John F. Russell: NHL fans, hockey has disappeared
February 19, 2005
You’re traveling through another dimension — a dimension not only of sight and sound but also of mind. A journey into a wondrous land whose boundaries are that of imagination. There’s a signpost up ahead — your next stop: the Lockout Zone.
The day is Feb. 16, a Wednesday not so unlike any other Wednesday — only something is missing.
In a state where just a year ago, Colorado Avalanche fans were watching their team, a team that had somehow found its way to Colorado from Quebec in the height of hockey’s popularity, position itself for another post-season run.
But in a story that seems too cruel, too bizarre even for Rod Serling’s creative mind, hockey has disappeared. The sad thing is nobody really seems to care.
Is it some kind of ironic twist, a trick played on a few fans in Colorado who fell in love with the game after the Avalanche arrived in 1995?

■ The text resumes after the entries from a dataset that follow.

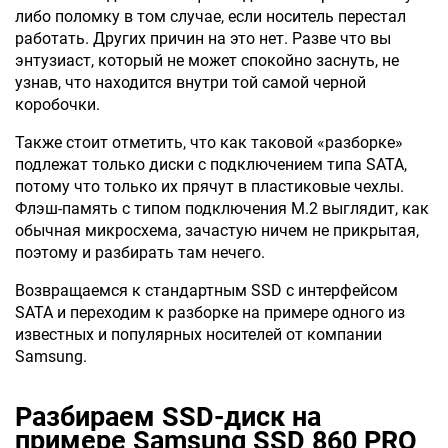
либо поломку в том случае, если носитель перестал
работать. Других причин на это нет. Разве что вы
энтузиаст, который не может спокойно заснуть, не
узнав, что находится внутри той самой черной
коробочки.
Также стоит отметить, что как таковой «разборке»
подлежат только диски с подключением типа SATA,
потому что только их прячут в пластиковые чехлы.
Флэш-память с типом подключения M.2 выглядит, как
обычная микросхема, зачастую ничем не прикрытая,
поэтому и разбирать там нечего.
Возвращаемся к стандартным SSD с интерфейсом
SATA и переходим к разборке на примере одного из
известных и популярных носителей от компании
Samsung.
Разбираем SSD-диск на
примере Samsung SSD 860 PRO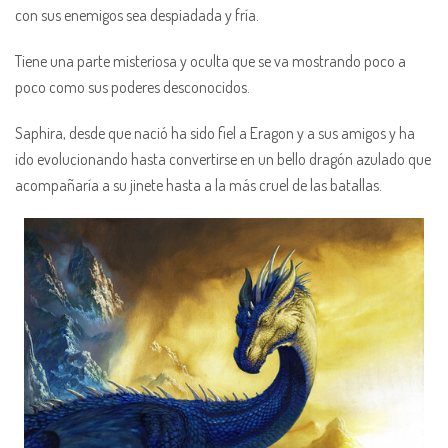
con sus enemigos sea despiadada y fría.
Tiene una parte misteriosa y oculta que se va mostrando poco a
poco como sus poderes desconocidos.
Saphira, desde que nació ha sido fiel a Eragon y a sus amigos y ha
ido evolucionando hasta convertirse en un bello dragón azulado que
acompañaría a su jinete hasta a la más cruel de las batallas.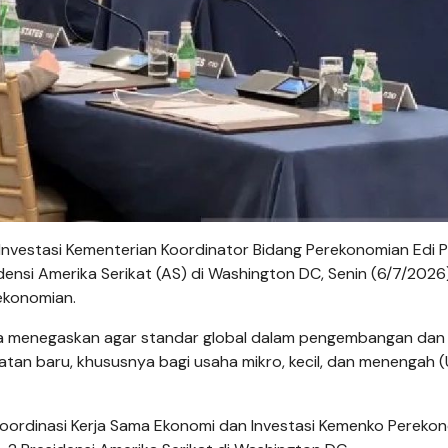
Investasi Kementerian Koordinator Bidang Perekonomian Edi P
nsi Amerika Serikat (AS) di Washington DC, Senin (6/7/2026)
ekonomian.
a menegaskan agar standar global dalam pengembangan dan
ambatan baru, khususnya bagi usaha mikro, kecil, dan menengah
oordinasi Kerja Sama Ekonomi dan Investasi Kemenko Perekon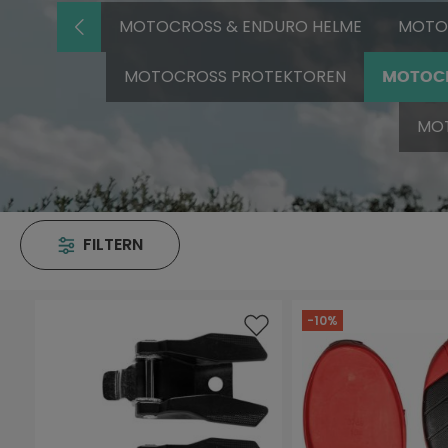
MOTOCROSS & ENDURO HELME
MOTO
MOTOCROSS PROTEKTOREN
MOTOCR
MOT
FILTERN
-10%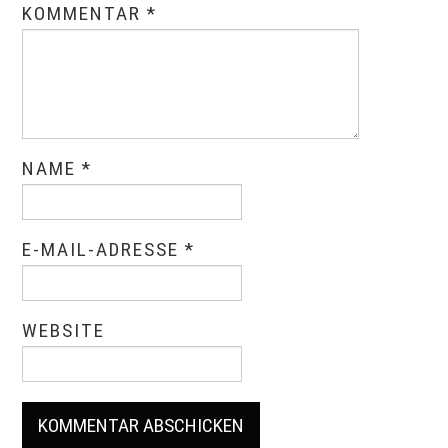
KOMMENTAR
*
NAME
*
E-MAIL-ADRESSE
*
WEBSITE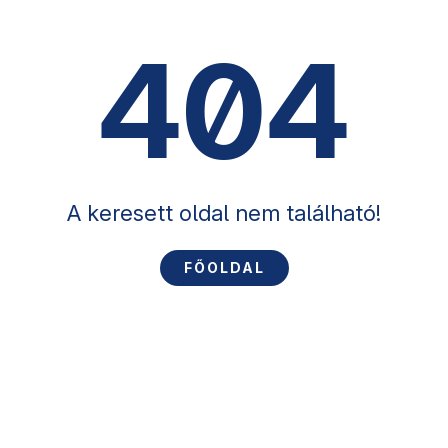
404
A keresett oldal nem található!
FŐOLDAL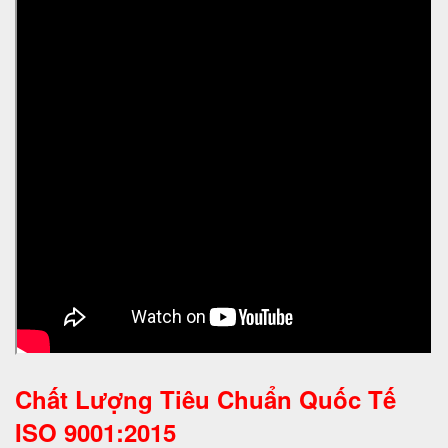
Chất Lượng Tiêu Chuẩn Quốc Tế
ISO 9001:2015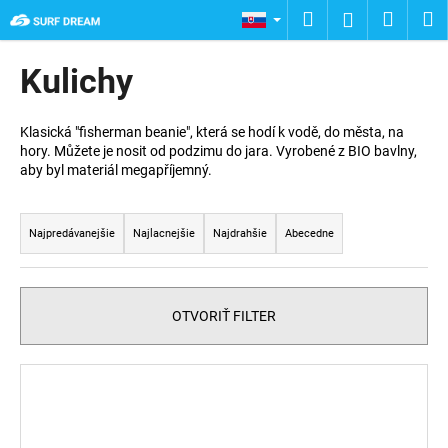
K
Prejsť
Hľadať
Nákup
M
Prihláseni
na
o
obsah
Späť
Späť
košík
š
Kulichy
í
Č
k
o
Klasická "fisherman beanie", která se hodí k vodě, do města, na
hory. Můžete je nosit od podzimu do jara. Vyrobené z BIO bavlny,
p
aby byl materiál megapříjemný.
o
R
t
a
r
Najpredávanejšie
Najlacnejšie
Najdrahšie
Abecedne
d
e
e
b
n
u
OTVORIŤ FILTER
i
j
e
e
V
p
t
ý
r
e
p
o
n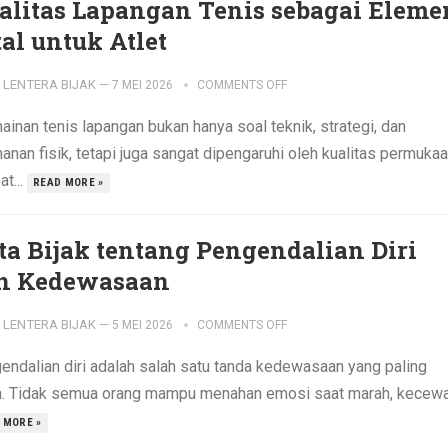
alitas Lapangan Tenis sebagai Eleme
tal untuk Atlet
LENTERA BIJAK
—
7 MEI 2026
COMMENTS OFF
inan tenis lapangan bukan hanya soal teknik, strategi, dan
anan fisik, tetapi juga sangat dipengaruhi oleh kualitas permuka
t...
READ MORE »
ta Bijak tentang Pengendalian Diri
n Kedewasaan
LENTERA BIJAK
—
5 MEI 2026
COMMENTS OFF
endalian diri adalah salah satu tanda kedewasaan yang paling
a. Tidak semua orang mampu menahan emosi saat marah, kecewa,
 MORE »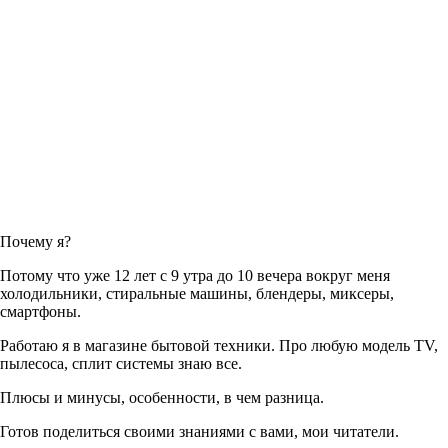
Почему я?
Потому что уже 12 лет с 9 утра до 10 вечера вокруг меня
холодильники, стиральные машины, блендеры, миксеры,
смартфоны.
Работаю я в магазине бытовой техники. Про любую модель TV,
пылесоса, сплит системы знаю все.
Плюсы и минусы, особенности, в чем разница.
Готов поделиться своими знаниями с вами, мои читатели.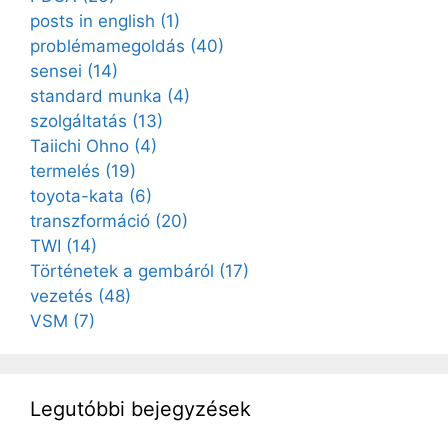
posts in english
(1)
problémamegoldás
(40)
sensei
(14)
standard munka
(4)
szolgáltatás
(13)
Taiichi Ohno
(4)
termelés
(19)
toyota-kata
(6)
transzformáció
(20)
TWI
(14)
Történetek a gembáról
(17)
vezetés
(48)
VSM
(7)
Legutóbbi bejegyzések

Were we too fanatic? Are we being taught a lesson for the disappointment we felt last year when our team somehow lost Game 6 of the Western semifinal series to the San Jose Sharks?
The season was over, but the spiraling nightmare of waiting for the next game, the next season, was just beginning.
Somewhere between that heartbreaking loss and the start of this season, Avalanche fans were guided along a horrible journey that they hoped would lead to hockey Oz. But that’s not where it led. Instead, hockey fans found a world based in a dimension of unreal value, unrealistic expectations and incredible stubbornness. It’s a place where union representatives and narrow-minded owners ruled.
Kind of sounds like an episode of the Twilight Zone doesn’t it? But it’s not.
For those who really love hockey, the nightmare has not ended — it’s simply moved to another terrifying arena, and it’s not science fiction.
On Wednesday, the league slipped from the disorienting lockout to a full cancellation of the season. Hockey became the first major sports league in the United States to lose an entire season to a labor dispute.
The outcome has made it obvious that hockey must change. There are too many teams, too many high-priced players and not enough of what most American sports fans crave.
Less than half of the 30 NHL teams are profitable, and many teams are on the brink of bankruptcy.
To survive, the owners say, there must be a workable salary cap with numbers that work for every team, in every city.
But they also must look to the heart of the game and figure out a way to capture fans in places besides Detroit, Denver and a few other cities.
Owners and players will continue to argue about who won and lost, with each side blaming the other for the lost season.
Meanwhile, hockey fans will be caught in a dimension not of sight nor sound, but of stupidity.